I would like to solve a simple BVP for a second order differential equation on the domain $I=[0,\pi/2]$ using the finite difference method. $$ u''(x)+u(x)=0\\ u(0)=0\\ u'(\pi/2)=0 $$ By construction, $u(x) = c \sin(x)$ is a solution for any $c$. To use the finite difference method, we construct an $n\times n$ matrix of the form $$ A = \frac{1}{\Delta x^2}\begin{bmatrix} -2&1&0&0&\cdots&0\\ 1&-2&1&0&\cdots&0\\ \ddots&\ddots&\ddots&\ddots&\ddots&\ddots\\ 0&\cdots&0&1&-2&1\\ 0&\cdots&0&0&2&-2 \end{bmatrix}. $$ Here in the first row we are assuming $u_0=0$ for the zero Dirichlet condition, and we are assuming $u_n=u_{n+1}$ so that $u'(x_n)=0$. Then we solve the discretized differential equation, which becomes a linear system, $$ A\vec{u}+\vec{u}=0\\ (A+I)\vec{u}=0, $$ but since $(A+I)$ is invertible, the only solution to this equation is $\vec{u}=0$. How can I recover the non-trivial solutions?

Answer 1

The point is that the number $\pi/2$, that is to say the domain size in which these boundary conditions result in an eigenvalue of $-1$, is part of the solution of the problem. It will come with its own numerical error. This formulation means you are asked to find $L$ such that $u''+u=0,u(0)=0,u'(L)=0$ has a nontrivial solution. This $L$ is $n\Delta x$, so you want $A+I$ to be singular, or equivalently you want $\Delta x^2 A + \Delta x^2 I$ to be singular.
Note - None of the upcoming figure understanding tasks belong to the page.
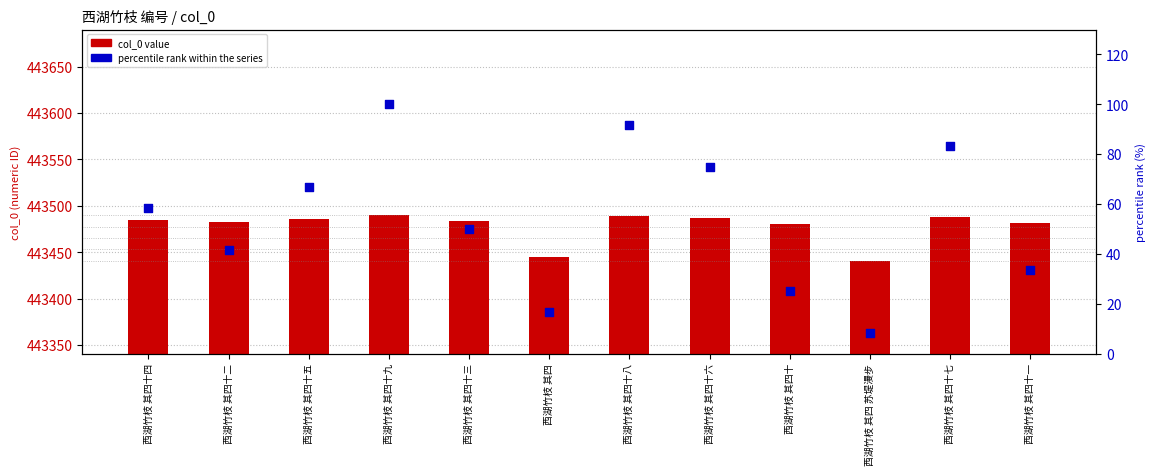

Which series has the largest total across all categories?

col_0 value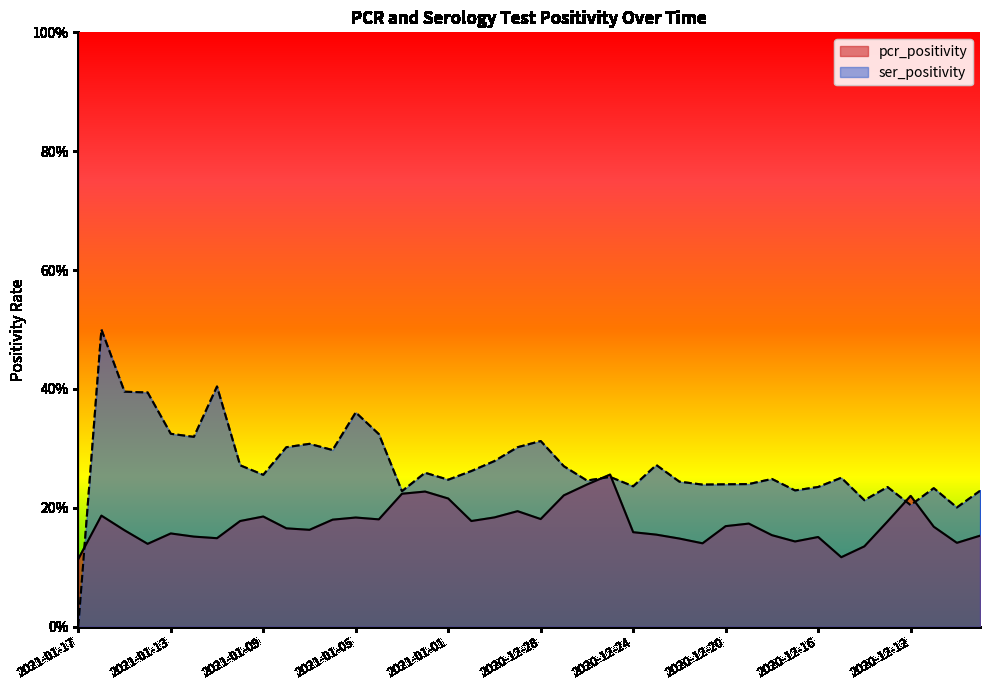

Reading right to left, extract all data points from this chart.

pcr_positivity: 2020-12-09=0.2	2020-12-10=0.1	2020-12-11=0.2	2020-12-12=0.2	2020-12-13=0.2	2020-12-14=0.1	2020-12-15=0.1	2020-12-16=0.2	2020-12-17=0.1	2020-12-18=0.2	2020-12-19=0.2	2020-12-20=0.2	2020-12-21=0.1	2020-12-22=0.1	2020-12-23=0.2	2020-12-24=0.2	2020-12-25=0.3	2020-12-26=0.2	2020-12-27=0.2	2020-12-28=0.2	2020-12-29=0.2	2020-12-30=0.2	2020-12-31=0.2	2021-01-01=0.2	2021-01-02=0.2	2021-01-03=0.2	2021-01-04=0.2	2021-01-05=0.2	2021-01-06=0.2	2021-01-07=0.2	2021-01-08=0.2	2021-01-09=0.2	2021-01-10=0.2	2021-01-11=0.1	2021-01-12=0.2	2021-01-13=0.2	2021-01-14=0.1	2021-01-15=0.2	2021-01-16=0.2	2021-01-17=0.1
ser_positivity: 2020-12-09=0.2	2020-12-10=0.2	2020-12-11=0.2	2020-12-12=0.2	2020-12-13=0.2	2020-12-14=0.2	2020-12-15=0.3	2020-12-16=0.2	2020-12-17=0.2	2020-12-18=0.2	2020-12-19=0.2	2020-12-20=0.2	2020-12-21=0.2	2020-12-22=0.2	2020-12-23=0.3	2020-12-24=0.2	2020-12-25=0.3	2020-12-26=0.2	2020-12-27=0.3	2020-12-28=0.3	2020-12-29=0.3	2020-12-30=0.3	2020-12-31=0.3	2021-01-01=0.2	2021-01-02=0.3	2021-01-03=0.2	2021-01-04=0.3	2021-01-05=0.4	2021-01-06=0.3	2021-01-07=0.3	2021-01-08=0.3	2021-01-09=0.3	2021-01-10=0.3	2021-01-11=0.4	2021-01-12=0.3	2021-01-13=0.3	2021-01-14=0.4	2021-01-15=0.4	2021-01-16=0.5	2021-01-17=0.0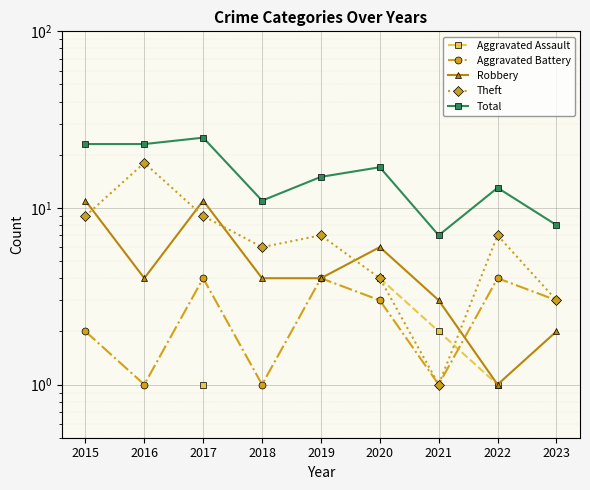

List the labels in order of Robbery value, largest first.

2015, 2017, 2020, 2016, 2018, 2019, 2021, 2023, 2022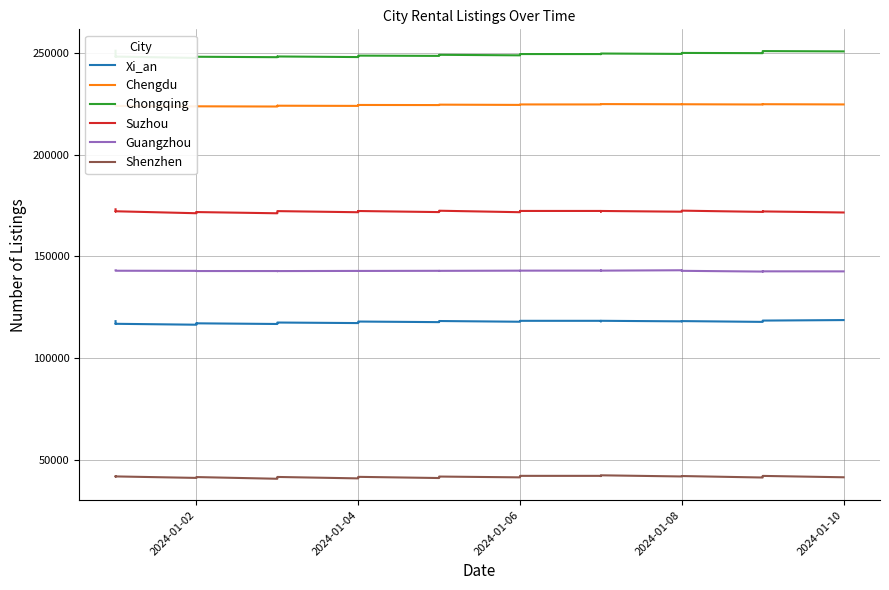

What is the value of the Chengdu point at the 36th from the left?

224600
So you want $\Delta x$ to be $\sqrt{-\lambda}$ for an eigenvalue $\lambda$ of the matrix $\Delta x^2 A$ (which depends only on $n$ and not on $\Delta x$).

If you don't like the idea of the domain size as a variable, then you can hold the domain size fixed at $\pi/2$ and allow for the numerical eigenvalue to differ from $-1$ instead.

Either way as you observed you need to leave some slack, because if the domain is size $\pi/2$ then the eigenvalue you get is never exactly $-1$, and conversely if you set the eigenvalue to be exactly $-1$ then the domain size you get is not exactly $\pi/2$.